You are viewing a plain text version of this content. The canonical link for it is here.
Posted to commits@spark.apache.org by zs...@apache.org on 2017/02/13 07:00:25 UTC
spark git commit: [SPARK-19564][SPARK-19559][SS][KAFKA]
KafkaOffsetReader's consumers should not be in the same group
Repository: spark
Updated Branches:
refs/heads/master bc0a0e639 -> 2bdbc8705
[SPARK-19564][SPARK-19559][SS][KAFKA] KafkaOffsetReader's consumers should not be in the same group
## What changes were proposed in this pull request?

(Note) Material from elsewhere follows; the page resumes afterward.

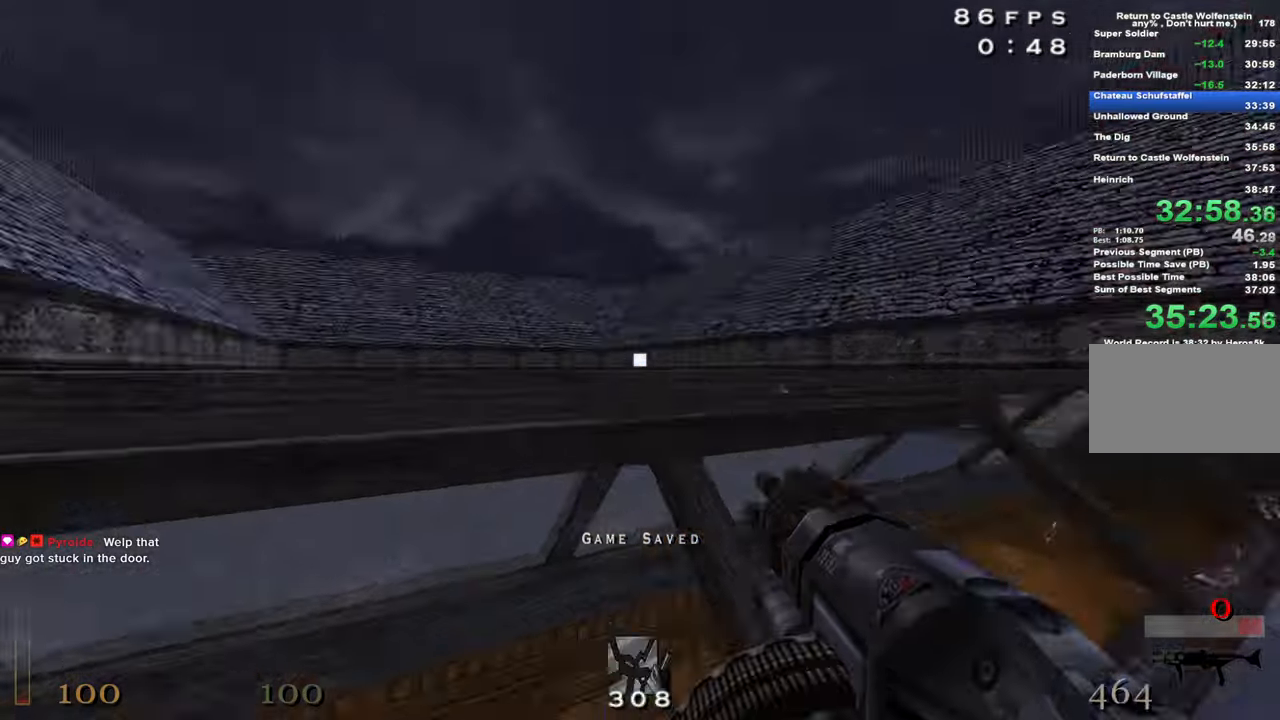
{"keys": ["w"], "events": [[150, "a", "up"], [200, "x", "down"], [383, "x", "up"]]}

In `KafkaOffsetReader`, when error occurs, we abort the existing consumer and create a new consumer. In our current implementation, the first consumer and the second consumer would be in the same group (which leads to SPARK-19559), **_violating our intention of the two consumers not being in the same group._**
The cause is that, in our current implementation, the first consumer is created before `groupId` and `nextId` are initialized in the constructor. Then even if `groupId` and `nextId` are increased during the creation of that first consumer, `groupId` and `nextId` would still be initialized to default values in the constructor for the second consumer.
We should make sure that `groupId` and `nextId` are initialized before any consumer is created.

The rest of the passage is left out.